The church was built c.1791 with money raised by local subscription and parochial assessment, on land endowed to the parish by 1st Earl of Enniskillen. It is cruciform, standing on a north–south axis, and was originally a "simple, almost barn-like hall" around 30 feet wide and 64 feet long, with four bays of double-Y tracery windows. The four story tower, spire, transepts and chancel were added in 1819 following a loan of £553 16s 1d from the Board of First Fruits. Rowan stated that: "The tower and spire with crenelations and diagonal buttresses is one of the most attractive in the county".

Further alterations were made later in the 19th century on behalf of 3rd Earl of Enniskillen, including new windows in the chancel and east transept with "more orthodox sandstone Decorated tracery". Rowan conjectured that an "adventurous timber-traceried" window in the west transept may have been the altar window of the original design. The nave had a "delicate trefoil cornice in wood, reminiscent of the plaster cornice in Florence Court staircase".
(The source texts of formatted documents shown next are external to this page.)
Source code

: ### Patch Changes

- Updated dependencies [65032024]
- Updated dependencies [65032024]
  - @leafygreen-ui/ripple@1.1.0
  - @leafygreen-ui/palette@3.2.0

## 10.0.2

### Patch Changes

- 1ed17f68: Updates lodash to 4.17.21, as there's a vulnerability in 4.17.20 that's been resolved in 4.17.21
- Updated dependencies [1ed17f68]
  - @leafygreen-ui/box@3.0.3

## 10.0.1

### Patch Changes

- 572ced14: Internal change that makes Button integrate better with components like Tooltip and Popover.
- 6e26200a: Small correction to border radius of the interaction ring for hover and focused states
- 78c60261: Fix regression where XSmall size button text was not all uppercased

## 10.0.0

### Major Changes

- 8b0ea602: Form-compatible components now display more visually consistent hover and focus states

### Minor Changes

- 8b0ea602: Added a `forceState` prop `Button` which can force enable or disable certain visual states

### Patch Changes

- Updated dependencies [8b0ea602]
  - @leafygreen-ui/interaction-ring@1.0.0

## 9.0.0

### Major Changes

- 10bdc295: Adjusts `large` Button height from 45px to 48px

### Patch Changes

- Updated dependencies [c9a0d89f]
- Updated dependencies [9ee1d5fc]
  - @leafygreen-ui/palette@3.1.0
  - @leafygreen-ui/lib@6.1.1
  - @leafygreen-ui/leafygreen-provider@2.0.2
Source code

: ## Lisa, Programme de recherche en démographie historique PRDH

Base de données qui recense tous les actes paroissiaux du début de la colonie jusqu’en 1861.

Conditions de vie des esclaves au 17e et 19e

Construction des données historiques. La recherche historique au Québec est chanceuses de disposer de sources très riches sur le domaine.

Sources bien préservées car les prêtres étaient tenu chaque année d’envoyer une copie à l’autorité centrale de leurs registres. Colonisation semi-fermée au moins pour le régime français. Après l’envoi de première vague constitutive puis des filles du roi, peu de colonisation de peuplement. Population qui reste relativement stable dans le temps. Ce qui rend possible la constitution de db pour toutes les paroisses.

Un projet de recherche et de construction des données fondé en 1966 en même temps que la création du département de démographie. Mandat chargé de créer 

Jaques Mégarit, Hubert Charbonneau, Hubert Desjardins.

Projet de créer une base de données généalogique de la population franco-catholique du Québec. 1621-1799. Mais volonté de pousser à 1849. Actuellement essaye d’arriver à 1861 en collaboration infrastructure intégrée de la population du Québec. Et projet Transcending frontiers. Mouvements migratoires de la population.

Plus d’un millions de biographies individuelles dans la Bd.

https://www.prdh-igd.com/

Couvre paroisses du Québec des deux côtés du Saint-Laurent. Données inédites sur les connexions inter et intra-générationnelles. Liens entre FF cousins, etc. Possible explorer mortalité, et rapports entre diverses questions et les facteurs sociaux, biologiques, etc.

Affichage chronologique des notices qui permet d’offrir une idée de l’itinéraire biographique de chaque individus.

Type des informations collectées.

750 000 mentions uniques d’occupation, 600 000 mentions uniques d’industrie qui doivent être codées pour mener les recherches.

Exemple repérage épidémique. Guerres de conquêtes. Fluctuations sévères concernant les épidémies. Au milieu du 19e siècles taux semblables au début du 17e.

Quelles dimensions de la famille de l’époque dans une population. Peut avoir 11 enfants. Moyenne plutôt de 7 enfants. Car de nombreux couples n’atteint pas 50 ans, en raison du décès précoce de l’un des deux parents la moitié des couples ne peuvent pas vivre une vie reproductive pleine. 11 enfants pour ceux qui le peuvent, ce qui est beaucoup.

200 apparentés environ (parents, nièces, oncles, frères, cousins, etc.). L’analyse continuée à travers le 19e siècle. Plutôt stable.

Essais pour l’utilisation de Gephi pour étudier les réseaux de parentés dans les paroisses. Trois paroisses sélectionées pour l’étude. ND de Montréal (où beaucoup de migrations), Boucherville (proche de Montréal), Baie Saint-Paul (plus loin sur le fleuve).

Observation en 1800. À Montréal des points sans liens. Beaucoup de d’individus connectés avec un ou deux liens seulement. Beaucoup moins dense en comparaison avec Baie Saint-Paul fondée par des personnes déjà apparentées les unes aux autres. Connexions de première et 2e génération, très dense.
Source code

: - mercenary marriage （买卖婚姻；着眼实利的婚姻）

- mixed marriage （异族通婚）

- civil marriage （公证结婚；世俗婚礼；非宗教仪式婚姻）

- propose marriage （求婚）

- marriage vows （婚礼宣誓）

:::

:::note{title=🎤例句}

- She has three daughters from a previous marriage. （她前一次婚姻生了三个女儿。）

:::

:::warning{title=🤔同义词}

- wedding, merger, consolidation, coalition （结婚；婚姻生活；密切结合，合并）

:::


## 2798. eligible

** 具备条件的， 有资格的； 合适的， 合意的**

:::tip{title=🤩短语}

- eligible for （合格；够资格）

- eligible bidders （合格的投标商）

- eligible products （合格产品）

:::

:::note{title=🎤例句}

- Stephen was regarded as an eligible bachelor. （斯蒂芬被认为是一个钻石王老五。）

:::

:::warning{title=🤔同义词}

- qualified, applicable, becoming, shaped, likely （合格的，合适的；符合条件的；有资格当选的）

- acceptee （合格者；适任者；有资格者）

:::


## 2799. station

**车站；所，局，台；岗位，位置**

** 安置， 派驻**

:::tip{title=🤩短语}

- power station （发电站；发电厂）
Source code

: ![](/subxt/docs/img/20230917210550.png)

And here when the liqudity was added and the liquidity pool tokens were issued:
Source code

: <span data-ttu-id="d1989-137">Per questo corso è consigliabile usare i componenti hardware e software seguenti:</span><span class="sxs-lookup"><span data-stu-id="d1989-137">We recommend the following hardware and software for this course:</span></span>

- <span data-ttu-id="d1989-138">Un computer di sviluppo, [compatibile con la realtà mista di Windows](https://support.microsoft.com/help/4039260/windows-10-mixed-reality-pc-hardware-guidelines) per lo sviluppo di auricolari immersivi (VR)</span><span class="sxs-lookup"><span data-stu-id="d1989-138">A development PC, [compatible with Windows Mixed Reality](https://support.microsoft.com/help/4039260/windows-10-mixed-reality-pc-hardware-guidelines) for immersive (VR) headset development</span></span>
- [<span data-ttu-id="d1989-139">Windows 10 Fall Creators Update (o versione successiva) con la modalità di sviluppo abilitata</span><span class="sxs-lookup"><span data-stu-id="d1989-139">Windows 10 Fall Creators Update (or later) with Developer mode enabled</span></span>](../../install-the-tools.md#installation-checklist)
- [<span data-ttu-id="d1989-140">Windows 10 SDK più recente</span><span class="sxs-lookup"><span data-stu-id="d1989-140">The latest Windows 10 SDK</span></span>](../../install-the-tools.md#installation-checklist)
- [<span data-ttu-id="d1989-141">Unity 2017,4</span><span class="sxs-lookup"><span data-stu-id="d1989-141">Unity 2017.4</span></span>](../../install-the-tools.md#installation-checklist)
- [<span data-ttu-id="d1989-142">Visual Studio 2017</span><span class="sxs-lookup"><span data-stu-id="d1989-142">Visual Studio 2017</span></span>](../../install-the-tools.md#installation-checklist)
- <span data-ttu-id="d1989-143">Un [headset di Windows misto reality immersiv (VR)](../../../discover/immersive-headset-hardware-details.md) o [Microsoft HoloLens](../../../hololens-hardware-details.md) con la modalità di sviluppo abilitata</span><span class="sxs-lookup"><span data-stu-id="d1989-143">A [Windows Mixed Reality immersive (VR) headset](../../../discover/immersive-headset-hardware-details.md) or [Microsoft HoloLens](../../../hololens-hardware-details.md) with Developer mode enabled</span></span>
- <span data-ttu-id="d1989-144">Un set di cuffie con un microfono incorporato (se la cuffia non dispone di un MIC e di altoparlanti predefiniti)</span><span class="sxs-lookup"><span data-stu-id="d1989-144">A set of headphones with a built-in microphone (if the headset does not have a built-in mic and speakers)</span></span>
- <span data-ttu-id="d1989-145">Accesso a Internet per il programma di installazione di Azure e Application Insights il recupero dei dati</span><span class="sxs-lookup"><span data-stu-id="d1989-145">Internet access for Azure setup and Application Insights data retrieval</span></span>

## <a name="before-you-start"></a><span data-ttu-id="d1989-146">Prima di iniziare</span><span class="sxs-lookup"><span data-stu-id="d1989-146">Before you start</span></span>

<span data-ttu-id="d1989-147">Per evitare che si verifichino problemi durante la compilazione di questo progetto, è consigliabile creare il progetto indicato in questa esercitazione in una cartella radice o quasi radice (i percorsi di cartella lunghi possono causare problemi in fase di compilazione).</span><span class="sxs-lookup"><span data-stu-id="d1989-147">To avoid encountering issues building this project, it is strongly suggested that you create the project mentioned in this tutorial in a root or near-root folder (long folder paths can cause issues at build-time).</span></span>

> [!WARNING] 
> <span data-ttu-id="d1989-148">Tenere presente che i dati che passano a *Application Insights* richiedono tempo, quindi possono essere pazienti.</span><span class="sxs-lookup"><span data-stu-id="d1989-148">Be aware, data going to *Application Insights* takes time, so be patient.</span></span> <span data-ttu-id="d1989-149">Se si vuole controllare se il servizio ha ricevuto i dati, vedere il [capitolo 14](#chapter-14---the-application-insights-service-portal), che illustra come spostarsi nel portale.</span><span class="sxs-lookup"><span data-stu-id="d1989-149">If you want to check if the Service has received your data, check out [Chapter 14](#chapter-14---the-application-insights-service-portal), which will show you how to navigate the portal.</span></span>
The church was burnt to the ground in 1979 with only the tower and external walls surviving; nothing remains of the original interior. Before the fire, Rowan described St John's as "an attractive and unusually complete late Georgian gothic church". The restoration by W. Dent was executed in a plainer gothic style and the church was reconsecrated in 1982.

The current furnishings include a fine High Victorian marble pulpit, reading desk and font from a defunct Church of Ireland church in Dublin, as well as an ornate Victorian communion rail and lectern, both in brass. Stained glass by Caldermac Studios (Lisburn) was installed in 1982. The altar window represents the Four Evangelists, whilst the other windows include depictions of the Ascension, Christ as good shepherd, the Nativity, and the parable of the sower.

=== St Patrick, Killesher (Roman Catholic), Crossroads ===

"A four bay lancet hall built in 1857 with an asymmetrical north tower (altered in its top stage to become a modern belfry). Exposed kingpost roof inside."

=== Wheathill, Killesher (Roman Catholic) ===

A four bay lancet hall built in 1874 by Rev J, Cleary.

=== Florencecourt Methodist Church, Drumduff ===

New church recently built. The previous church on the site was built in 1887; its opening ceremony was performed by prominent Enniskillen Methodist William Carson. The old church was a small four bay rendered hall, with porch and small round-headed windows. Both gables had tripartite round-headed windows with a glazed roundel above.

== Defunct Churches ==

=== Wheathill Methodist Church ===

"A small stone-built hall of three bays with paired round-headed windows." Built in 1882, before then the congregation met in the Church of Ireland school at Cladagh. The church was sold in 1979 and is now a private dwelling.

=== Drumlaghy Chapel ===

The remains of an 18th-century Wesleyan chapel, located close to Florencecourt Primary School. The chapel was a small limestone three-bay gabled hall with wooden double Y tracery windows. Now an unglazed outhouse, the gables have been reduced and it has a flat roof. The chapel was closed in 1887 as it was letting in rain and no longer suitable. The congregation moved to the new Florencecourt Methodist Church at Drumduff.

==Transport==
===Road===
- Ulsterbus service 192 from Swanlinbar to Enniskillen stops at Creamery Cross, Drumlaghy. The service runs Monday to Saturday with a morning bus to Enniskillen and an evening bus out of Enniskillen. An additional bus also runs into Enniskillen every Thursday.
- Fermangh Community Transport (formerly Rural Lift) offers a minibus service to local residents.
===Rail===
Florencecourt railway station was located approximately two miles from Florencecourt village. It opened on 18 March 1879 and closed on 1 October 1957. The station was served by the Sligo, Leitrim and Northern Counties Railway which operated between Sligo and Enniskillen. The station building is now a private dwelling. It retains its canopy, platform and adjacent goods shed, although its signal box was demolished.